EXTRACTED ENTRIES:
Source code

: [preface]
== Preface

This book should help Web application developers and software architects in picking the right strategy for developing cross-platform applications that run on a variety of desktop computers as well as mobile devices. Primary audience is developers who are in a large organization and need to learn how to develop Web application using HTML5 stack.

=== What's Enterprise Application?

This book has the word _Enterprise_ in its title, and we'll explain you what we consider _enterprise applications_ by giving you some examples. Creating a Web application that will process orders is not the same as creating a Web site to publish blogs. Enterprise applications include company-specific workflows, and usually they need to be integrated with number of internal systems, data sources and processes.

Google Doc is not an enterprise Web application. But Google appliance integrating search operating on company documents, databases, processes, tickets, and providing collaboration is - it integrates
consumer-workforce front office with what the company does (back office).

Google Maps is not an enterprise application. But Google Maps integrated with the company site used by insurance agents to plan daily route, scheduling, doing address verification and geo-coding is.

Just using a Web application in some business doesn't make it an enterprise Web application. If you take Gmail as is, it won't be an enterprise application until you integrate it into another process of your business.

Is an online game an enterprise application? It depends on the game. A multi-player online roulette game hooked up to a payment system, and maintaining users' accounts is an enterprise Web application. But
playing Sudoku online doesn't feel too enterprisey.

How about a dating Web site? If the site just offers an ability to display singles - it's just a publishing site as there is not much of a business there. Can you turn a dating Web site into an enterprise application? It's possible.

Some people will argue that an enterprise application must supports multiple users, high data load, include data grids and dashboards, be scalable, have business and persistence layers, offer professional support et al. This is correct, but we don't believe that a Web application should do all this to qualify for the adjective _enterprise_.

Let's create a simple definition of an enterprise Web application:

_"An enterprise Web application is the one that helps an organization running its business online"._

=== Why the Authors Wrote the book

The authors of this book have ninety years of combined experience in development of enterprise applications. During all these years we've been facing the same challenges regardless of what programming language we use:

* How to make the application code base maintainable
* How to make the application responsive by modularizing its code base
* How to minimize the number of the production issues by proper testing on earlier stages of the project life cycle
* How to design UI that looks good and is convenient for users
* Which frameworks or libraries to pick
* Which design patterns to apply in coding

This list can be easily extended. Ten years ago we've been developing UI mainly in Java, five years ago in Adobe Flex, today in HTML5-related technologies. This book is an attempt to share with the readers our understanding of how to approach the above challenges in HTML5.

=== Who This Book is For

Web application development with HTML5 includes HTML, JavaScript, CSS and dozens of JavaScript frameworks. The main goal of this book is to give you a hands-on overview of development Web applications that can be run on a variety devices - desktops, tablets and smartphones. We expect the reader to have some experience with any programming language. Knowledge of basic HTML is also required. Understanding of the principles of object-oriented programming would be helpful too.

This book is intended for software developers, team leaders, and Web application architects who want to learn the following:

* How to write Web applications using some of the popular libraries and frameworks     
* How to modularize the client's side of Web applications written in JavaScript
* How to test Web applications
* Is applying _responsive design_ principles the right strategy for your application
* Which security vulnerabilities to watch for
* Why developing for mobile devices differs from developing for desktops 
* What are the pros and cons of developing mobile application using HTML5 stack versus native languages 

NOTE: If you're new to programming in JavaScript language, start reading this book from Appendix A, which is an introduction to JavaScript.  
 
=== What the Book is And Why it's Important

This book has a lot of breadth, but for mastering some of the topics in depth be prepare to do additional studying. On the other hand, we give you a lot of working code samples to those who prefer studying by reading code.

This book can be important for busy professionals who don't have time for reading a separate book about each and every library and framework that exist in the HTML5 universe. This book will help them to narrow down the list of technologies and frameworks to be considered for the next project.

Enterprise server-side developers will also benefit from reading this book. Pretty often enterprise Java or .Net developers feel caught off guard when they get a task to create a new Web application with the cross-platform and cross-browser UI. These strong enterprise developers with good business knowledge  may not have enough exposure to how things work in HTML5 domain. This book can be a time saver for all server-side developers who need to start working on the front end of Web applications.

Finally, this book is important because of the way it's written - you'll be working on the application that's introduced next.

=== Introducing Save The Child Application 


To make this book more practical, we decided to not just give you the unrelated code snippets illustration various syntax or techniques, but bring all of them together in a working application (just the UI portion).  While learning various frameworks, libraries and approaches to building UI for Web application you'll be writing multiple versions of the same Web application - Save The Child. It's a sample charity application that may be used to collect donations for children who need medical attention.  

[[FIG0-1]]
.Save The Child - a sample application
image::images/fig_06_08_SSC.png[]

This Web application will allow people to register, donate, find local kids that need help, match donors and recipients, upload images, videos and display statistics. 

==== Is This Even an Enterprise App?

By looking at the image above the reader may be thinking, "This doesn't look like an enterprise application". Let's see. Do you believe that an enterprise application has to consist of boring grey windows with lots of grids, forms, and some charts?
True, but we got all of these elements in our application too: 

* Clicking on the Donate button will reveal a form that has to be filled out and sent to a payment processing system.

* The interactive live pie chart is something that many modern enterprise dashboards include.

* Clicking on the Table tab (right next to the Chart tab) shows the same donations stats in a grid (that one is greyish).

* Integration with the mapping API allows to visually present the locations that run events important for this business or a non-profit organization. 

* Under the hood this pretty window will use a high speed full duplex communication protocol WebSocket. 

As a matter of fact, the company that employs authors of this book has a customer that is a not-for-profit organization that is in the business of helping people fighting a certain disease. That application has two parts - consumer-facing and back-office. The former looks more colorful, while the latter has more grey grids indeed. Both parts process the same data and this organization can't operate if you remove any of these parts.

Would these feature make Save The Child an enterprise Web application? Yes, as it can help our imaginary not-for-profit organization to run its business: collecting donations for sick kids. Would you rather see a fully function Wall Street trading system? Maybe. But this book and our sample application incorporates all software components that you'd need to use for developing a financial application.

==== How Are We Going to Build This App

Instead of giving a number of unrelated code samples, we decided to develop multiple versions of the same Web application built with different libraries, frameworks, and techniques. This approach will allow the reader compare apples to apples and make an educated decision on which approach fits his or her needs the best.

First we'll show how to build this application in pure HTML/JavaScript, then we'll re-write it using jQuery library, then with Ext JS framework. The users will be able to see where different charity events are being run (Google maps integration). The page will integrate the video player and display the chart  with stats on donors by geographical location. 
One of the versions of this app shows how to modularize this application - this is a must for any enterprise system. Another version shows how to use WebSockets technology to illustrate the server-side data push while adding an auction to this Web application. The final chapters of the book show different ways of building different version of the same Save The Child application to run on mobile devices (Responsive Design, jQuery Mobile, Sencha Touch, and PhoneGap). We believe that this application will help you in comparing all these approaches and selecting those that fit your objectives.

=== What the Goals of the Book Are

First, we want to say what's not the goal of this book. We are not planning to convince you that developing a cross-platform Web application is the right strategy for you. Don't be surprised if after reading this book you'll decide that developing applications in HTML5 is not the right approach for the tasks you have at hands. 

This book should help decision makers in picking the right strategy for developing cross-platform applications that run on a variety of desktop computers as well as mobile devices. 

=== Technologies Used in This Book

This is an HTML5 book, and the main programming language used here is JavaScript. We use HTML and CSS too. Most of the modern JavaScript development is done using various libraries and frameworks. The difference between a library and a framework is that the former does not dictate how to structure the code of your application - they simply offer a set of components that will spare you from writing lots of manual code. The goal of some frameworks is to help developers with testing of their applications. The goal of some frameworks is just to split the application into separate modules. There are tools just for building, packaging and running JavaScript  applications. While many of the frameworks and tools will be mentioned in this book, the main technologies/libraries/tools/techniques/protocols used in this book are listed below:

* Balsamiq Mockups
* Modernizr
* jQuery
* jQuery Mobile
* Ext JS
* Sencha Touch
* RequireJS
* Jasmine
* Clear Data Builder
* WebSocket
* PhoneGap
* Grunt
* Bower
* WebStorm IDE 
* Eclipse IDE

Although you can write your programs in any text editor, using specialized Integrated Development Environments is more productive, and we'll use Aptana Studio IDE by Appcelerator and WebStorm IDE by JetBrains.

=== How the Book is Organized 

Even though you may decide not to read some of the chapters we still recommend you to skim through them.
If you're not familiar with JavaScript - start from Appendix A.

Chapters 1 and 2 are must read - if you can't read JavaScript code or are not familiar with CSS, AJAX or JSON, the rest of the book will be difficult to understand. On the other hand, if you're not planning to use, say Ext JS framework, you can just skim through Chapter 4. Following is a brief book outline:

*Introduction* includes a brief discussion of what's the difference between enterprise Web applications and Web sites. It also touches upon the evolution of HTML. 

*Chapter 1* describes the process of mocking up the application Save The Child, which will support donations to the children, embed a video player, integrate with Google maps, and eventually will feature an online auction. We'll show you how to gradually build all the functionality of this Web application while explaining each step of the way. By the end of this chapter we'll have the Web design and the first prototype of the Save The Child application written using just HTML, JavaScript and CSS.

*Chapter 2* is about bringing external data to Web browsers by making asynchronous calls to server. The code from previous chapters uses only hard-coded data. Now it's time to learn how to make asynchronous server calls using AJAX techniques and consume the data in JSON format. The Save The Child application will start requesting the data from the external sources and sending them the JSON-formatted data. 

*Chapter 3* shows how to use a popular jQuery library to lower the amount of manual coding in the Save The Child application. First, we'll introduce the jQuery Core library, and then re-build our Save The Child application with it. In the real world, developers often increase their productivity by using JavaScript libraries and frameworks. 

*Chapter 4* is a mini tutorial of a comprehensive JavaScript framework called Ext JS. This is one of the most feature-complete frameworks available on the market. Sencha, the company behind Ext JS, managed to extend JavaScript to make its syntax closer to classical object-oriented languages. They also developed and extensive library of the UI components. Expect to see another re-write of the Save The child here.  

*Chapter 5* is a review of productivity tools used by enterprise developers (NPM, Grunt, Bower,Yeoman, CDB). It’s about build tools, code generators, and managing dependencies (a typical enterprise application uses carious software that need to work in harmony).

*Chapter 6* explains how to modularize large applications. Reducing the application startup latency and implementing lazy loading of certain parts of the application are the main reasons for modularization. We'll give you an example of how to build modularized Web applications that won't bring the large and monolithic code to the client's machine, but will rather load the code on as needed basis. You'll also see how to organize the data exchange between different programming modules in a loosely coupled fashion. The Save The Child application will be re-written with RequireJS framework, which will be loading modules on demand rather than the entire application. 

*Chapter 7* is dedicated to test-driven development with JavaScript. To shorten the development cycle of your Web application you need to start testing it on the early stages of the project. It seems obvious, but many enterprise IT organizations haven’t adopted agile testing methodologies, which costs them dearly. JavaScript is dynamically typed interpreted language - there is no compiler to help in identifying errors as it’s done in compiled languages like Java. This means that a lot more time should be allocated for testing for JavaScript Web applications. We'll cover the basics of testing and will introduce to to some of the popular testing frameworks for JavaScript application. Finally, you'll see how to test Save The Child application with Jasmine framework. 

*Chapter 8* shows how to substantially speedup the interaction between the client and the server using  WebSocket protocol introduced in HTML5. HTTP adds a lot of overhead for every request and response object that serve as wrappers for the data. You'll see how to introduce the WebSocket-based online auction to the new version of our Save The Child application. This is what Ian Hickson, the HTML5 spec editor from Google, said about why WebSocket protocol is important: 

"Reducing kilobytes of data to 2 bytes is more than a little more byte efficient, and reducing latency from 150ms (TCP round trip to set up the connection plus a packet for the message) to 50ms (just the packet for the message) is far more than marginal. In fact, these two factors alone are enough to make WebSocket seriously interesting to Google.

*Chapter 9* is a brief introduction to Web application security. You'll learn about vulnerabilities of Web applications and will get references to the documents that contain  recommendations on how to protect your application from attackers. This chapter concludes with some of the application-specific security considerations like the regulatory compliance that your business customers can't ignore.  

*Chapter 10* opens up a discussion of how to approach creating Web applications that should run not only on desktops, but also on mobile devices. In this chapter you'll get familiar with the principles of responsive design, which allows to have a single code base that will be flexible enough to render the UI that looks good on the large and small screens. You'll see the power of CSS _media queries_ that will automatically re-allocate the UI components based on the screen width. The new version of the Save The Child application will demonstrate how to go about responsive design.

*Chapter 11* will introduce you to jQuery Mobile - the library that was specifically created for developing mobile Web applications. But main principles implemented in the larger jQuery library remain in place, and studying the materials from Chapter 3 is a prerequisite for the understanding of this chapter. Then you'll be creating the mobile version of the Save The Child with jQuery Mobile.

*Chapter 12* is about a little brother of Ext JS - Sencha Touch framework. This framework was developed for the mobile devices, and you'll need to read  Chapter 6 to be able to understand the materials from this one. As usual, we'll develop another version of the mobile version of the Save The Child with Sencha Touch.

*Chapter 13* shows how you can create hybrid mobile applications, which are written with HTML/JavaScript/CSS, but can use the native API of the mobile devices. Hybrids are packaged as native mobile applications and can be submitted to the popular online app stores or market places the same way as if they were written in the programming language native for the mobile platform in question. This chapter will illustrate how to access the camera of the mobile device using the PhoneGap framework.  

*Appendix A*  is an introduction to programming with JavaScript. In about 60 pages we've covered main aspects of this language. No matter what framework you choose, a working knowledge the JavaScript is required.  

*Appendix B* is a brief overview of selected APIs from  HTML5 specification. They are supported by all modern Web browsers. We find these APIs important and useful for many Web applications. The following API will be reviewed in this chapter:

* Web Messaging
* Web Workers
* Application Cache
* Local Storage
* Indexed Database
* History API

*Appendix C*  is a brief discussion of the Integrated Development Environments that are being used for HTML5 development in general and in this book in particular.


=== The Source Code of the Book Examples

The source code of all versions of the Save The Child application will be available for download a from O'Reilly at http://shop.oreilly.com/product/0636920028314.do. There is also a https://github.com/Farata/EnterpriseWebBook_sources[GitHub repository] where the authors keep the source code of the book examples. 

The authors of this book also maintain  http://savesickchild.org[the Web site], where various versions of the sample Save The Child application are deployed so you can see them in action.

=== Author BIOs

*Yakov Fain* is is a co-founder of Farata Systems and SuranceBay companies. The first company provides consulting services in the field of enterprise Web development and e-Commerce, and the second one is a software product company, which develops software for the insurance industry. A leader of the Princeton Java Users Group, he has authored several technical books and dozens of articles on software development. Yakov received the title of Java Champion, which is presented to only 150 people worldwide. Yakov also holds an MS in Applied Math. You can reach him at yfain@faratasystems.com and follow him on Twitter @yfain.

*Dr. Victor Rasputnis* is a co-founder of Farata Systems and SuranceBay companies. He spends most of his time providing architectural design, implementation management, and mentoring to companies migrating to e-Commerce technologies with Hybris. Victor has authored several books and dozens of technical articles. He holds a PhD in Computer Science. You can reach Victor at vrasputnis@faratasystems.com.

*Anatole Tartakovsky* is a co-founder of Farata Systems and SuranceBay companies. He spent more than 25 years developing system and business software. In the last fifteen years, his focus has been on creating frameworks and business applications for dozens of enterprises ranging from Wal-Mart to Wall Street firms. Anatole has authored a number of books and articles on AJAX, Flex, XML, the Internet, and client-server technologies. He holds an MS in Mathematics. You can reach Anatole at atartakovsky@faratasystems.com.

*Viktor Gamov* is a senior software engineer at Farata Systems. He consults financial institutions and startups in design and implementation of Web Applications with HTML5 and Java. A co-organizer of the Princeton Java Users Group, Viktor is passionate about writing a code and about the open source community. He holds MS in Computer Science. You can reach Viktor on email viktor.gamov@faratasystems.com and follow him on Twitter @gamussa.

WHAT THE EXERCISE ASKS: Your answer must consist of every line in the listing that contains "decision".

FINAL ANSWER:
Instead of giving a number of unrelated code samples, we decided to develop multiple versions of the same Web application built with different libraries, frameworks, and techniques. This approach will allow the reader compare apples to apples and make an educated decision on which approach fits his or her needs the best.
This book should help decision makers in picking the right strategy for developing cross-platform applications that run on a variety of desktop computers as well as mobile devices. 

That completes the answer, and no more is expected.